Kaapelihylky
Also known as: Cable Wreck
17th-century Dutch oak trader at 17m in Hanko's Hauensuoli wreck park, one of the oldest publicly diveable wrecks in Finland.
Last updated April 2026
The dive
A short boat hop from Hanko Itäsatama, the standard programme drops you on the mooring buoy above the wreck. Descend the line into green Baltic water and a seabed guideline carries you to the hull at 17 metres. Visibility might be five metres or fifteen depending on the day, and the bottom mud lifts on the slightest fin contact. Move slowly along one side, looking down into the bow framework where the stem still stands and the deck-beam knees rise to original deck level. The pegged log windlass sits forward of the bow, heavily worn but identifiable on a calm day. Side planking is scattered to the seabed; the stern is more broken than the bow. The rudder, last seen above the sediment in the 1980s-90s, is buried now. From the wreck, the seabed guideline arcs north or northwest toward Kobben East and Kobben Northeast at around 10 metres. Most operators link all three wrecks on a single dive — the multi-wreck route is the standard experience here, not an upsell. Bottom-time math at 17 metres on air is straightforward for OW-certified divers in drysuits.
What makes it special
This is the oldest publicly diveable wreck on the Hauensuoli route and one of the oldest in Finland. It is registered as fixed underwater monument 1392 in the Finnish Antiquities Register and listed by hylyt.net among the seven most important wrecks in the national heritage canon. The vessel is a Dutch-style kaljuutti, a single-masted grain trader with bilateral drag keels, 18.4 metres long and 4.9 wide. Three reasons divers pick it specifically over the area's other Hauensuoli wrecks. First, age: at roughly 370 years it predates everything else on the buoyed route. Second, accessibility — depth sits inside the OW limit, the descent line is fixed for the season, and the seabed guideline lets a single dive cover three wrecks. Third, surviving form: the hull is still distinguishable rather than reduced to scattered timbers, so divers see a ship and not a debris field. The Baltic's brackish salinity, around 5-7 ppt, has no shipworm; that single physical fact is why a 17th-century oak hull is still standing in 17 metres of water.
History and origin
The hylyt.net record, compiled by Vaheri-Hyvärinen-Saari in 1996 from earlier surveys, identifies the vessel as a Dutch kaljuutti carrying barrelled grain to Finland around the time of the Treaty of Westphalia. Pumping and clearance work by the Maritime Archaeology Office recovered a Delft tile-stove for crew cooking, with one tile bearing a drawing of a Dutch ship; oversized 40 kg tallow blocks; a clay pipe; and a decorative carving. The Heritage Agency dates the wreck to the 17th century, with the 1647 or 1648 sinking date resting on Dutch-museum dating of blue-patterned tile fragments. The same official record documents Gouda clay pipes recovered from the wreck, one dated 1667-1700 and another estimated around 1715. The pipe dating postdates the proposed sinking and the published archaeology has not publicly reconciled the two — the register presents both without resolution. The pipes might be later visitor debris, the tiles might be cargo from an earlier voyage, or the canonical date may need revision; no public reconciliation appears to have been published. Investigation history runs back over fifty years: Risto Halme excavations 1974-76, underwater inventories by Rami Kokko and Mari Salminen in 2007-08, side-scan sonar in 2015, and the 2017-19 Baltacar work that put in the mooring buoy, the seabed guideline and the photogrammetric 3D model now hosted on Sketchfab. The site record was last updated 2 September 2025.

▸ Raw data
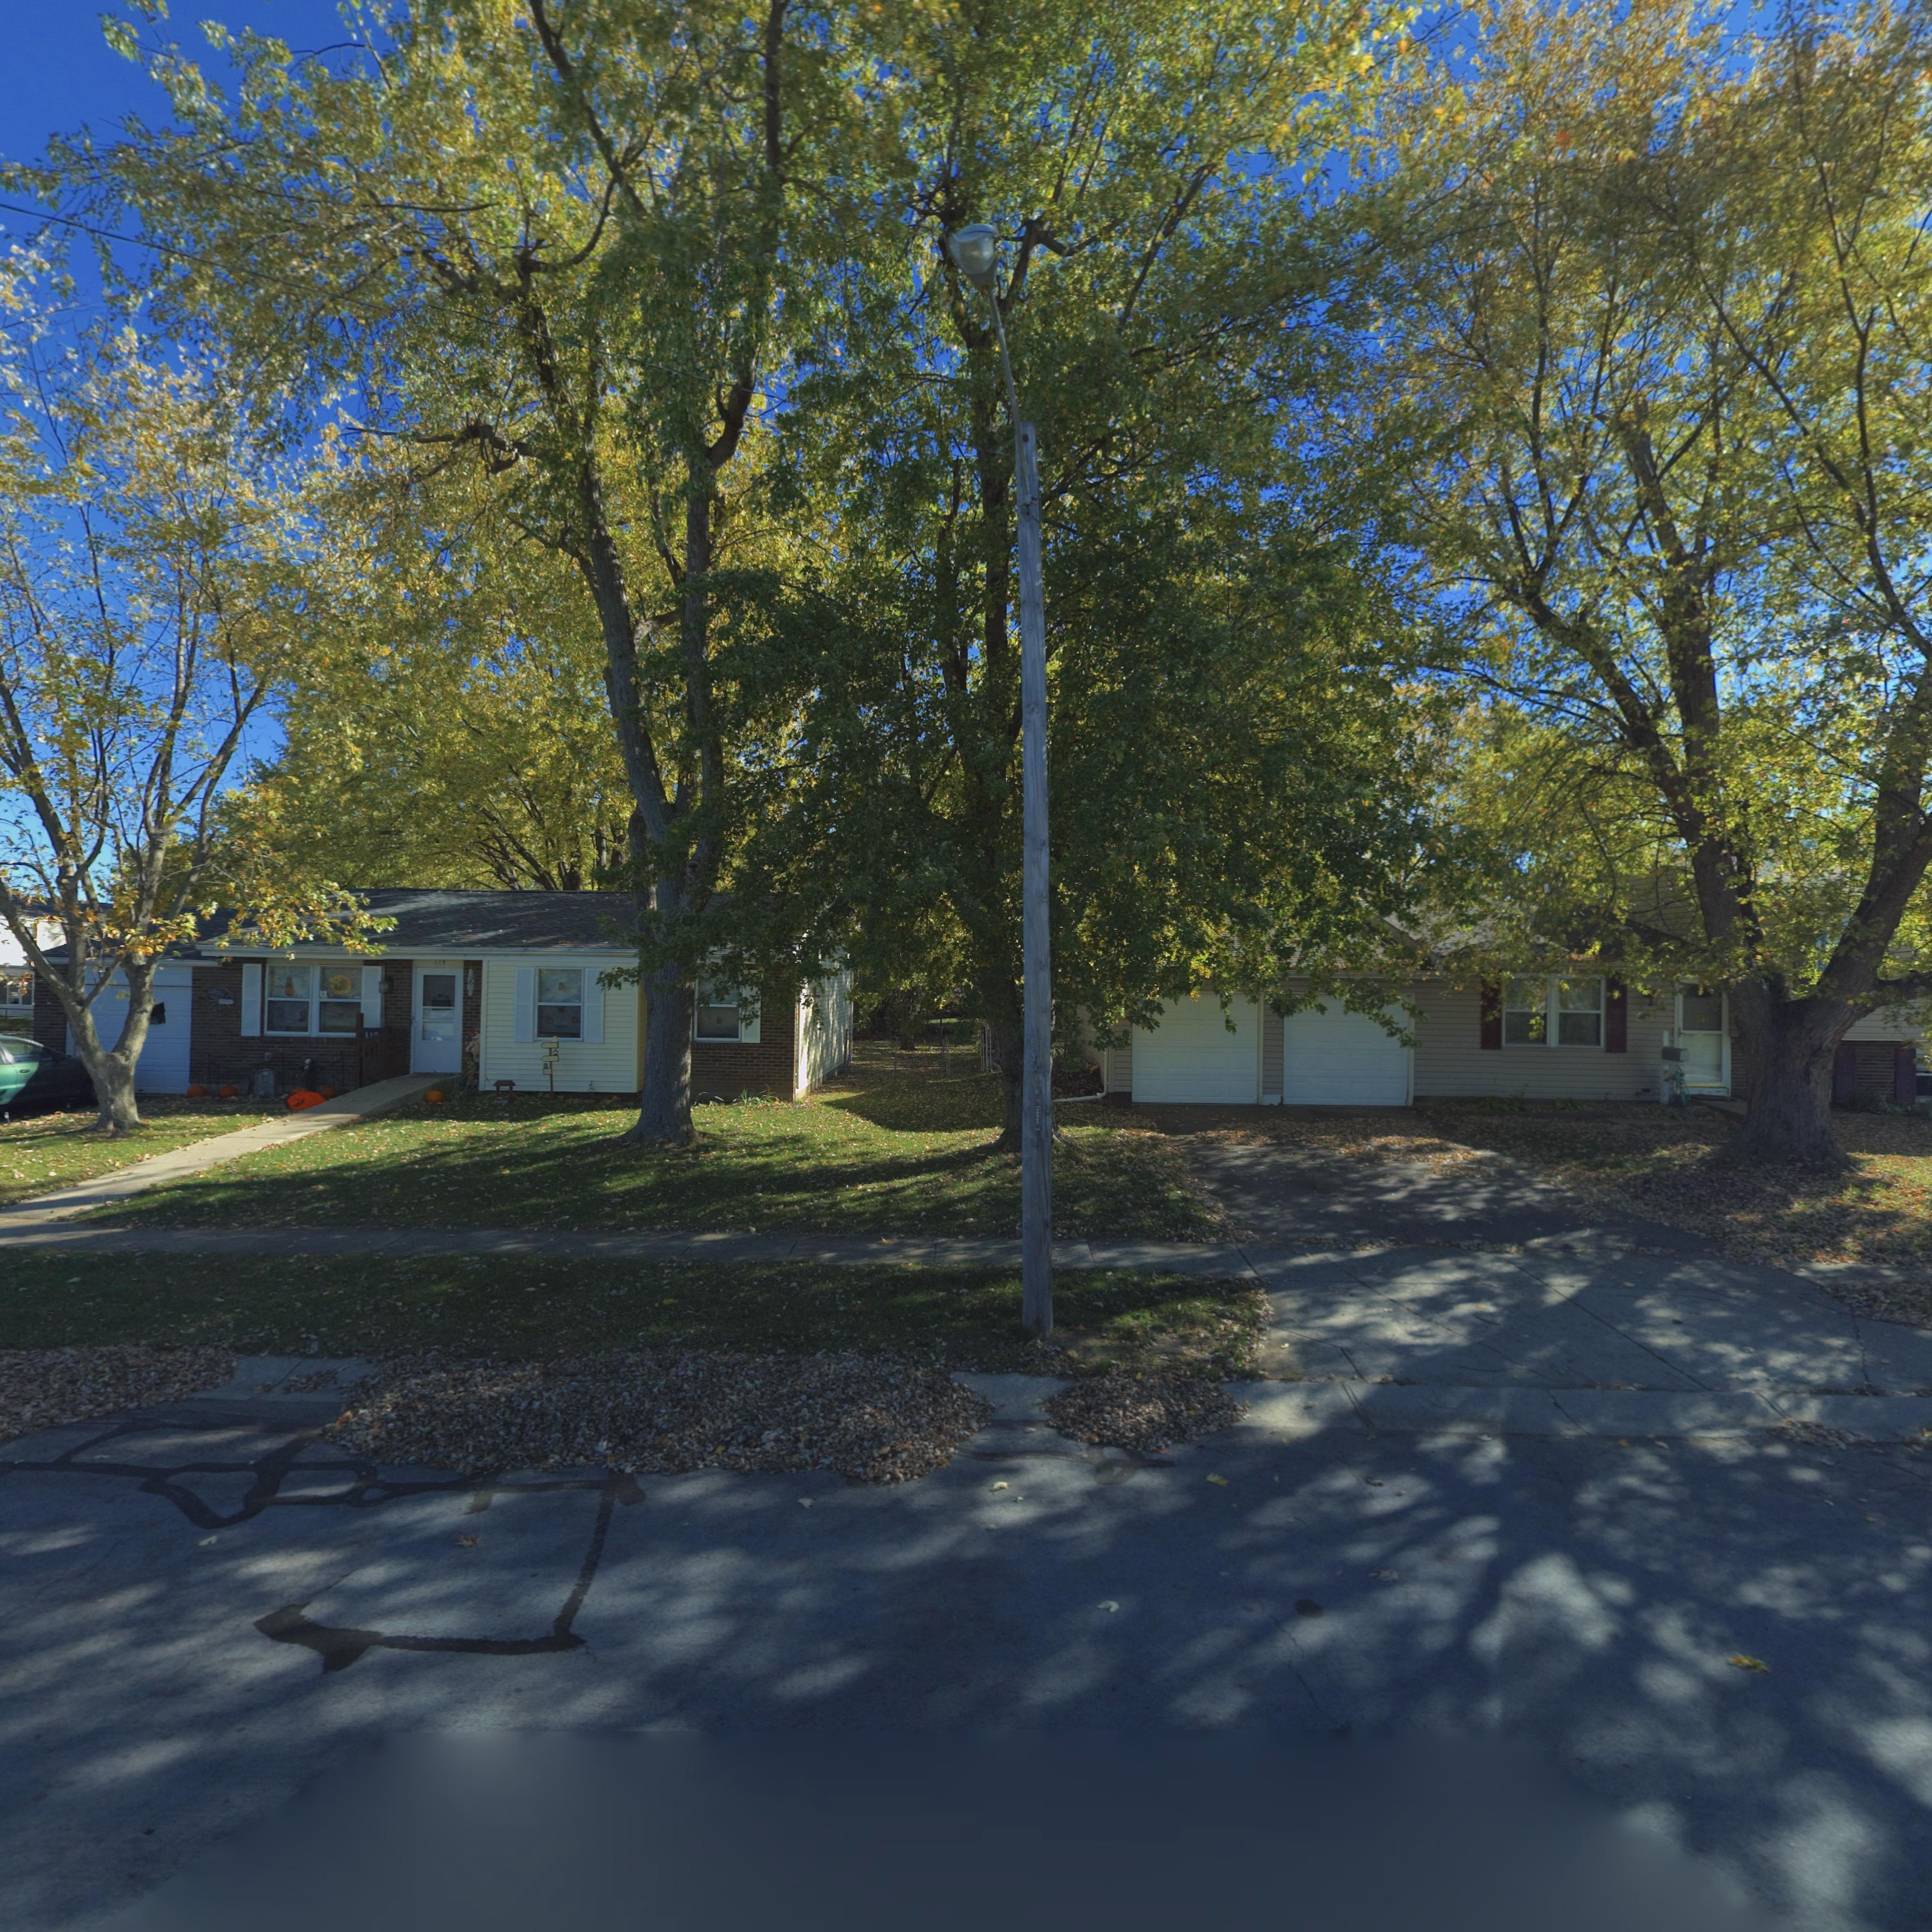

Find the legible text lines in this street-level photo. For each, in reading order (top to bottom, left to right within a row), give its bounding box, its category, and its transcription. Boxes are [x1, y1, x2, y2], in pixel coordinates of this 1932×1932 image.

▸ What this exercise asks
a. Answer these questions from the Kaapelihylky wreck text, one answer per line:
(i) What are the vessel's length and width?
(ii) Which work put in the mooring buoy and the seabed guideline?
(iii) What salinity does the text give for the Baltic?
b. Reproduce the Kaapelihylky wreck text, everything from "Kaapelihylky" down to "wrecks in Finland.", and change "wreck park" to "dive park".
c. Please continue the Kaapelihylky wreck text from where it stops.

▸ The answers
a.
(i) 18.4 metres long and 4.9 metres wide.
(ii) The 2017-19 Baltacar work.
(iii) Around 5-7 ppt.

b.
Kaapelihylky
Also known as: Cable Wreck
17th-century Dutch oak trader at 17m in Hanko's Hauensuoli dive park, one of the oldest publicly diveable wrecks in Finland.

c.
Know before you go
Buoyancy is the dive. The mud silts out in seconds and you cannot un-stir it. Hover, do not settle. Drysuit certification is expected by local operators, with a tested suit and at least a few prior cold-water dives behind you; first-time drysuit divers should not pick this as their first cold-water wreck. The Antiquities Act is categorical: no entry, no touching, no recovery, no anchoring on or near the wreck, no clipping guidelines to wreck timbers. Carry compass, SMB and primary torch. In dense plankton water the torch backscatters and is better off; on a clear day it picks out the bow framework. Two operators run the standard programme. Hanko Diving (Par Mare) operates m/s Atlanta from Itäsatama on the Hauensuoli route; Sukelluskoulu Aalto is the official Baltacar partner and the documented English-language entry point, with bookings via Varuste.net. The Sketchfab 3D model is worth a look before you go — when surface visibility is five metres, knowing the layout matters.
Why Dive Kaapelihylky
What makes this dive site stand out.
- 117th-century Dutch oak wreck
Dutch-style kaljuutti grain trader, 18.4m x 4.9m, hull form still distinguishable
- 2Heritage Agency record 1392
Canonical kyppi.fi entry with GPS coordinates and active 2025 record updates
- 3Multi-wreck guided route
Seabed guideline links Cable Wreck to Kobben East and Northeast on a single dive
- 4Brackish-water preservation
Baltic ~5-7 ppt salinity has no shipworm so 17th-century oak survives
- 5OW-accessible park dive
17-18m, mooring buoy, no permit, outside the Russarö military firing sector
Depth & Profile
Location
59.8069°N, 22.9091°E
Conditions
Difficulty & Certification
Easy by depth on a fixed guideline; moderate by environment due to cold water, drysuit competence, and a silt-out-prone bottom.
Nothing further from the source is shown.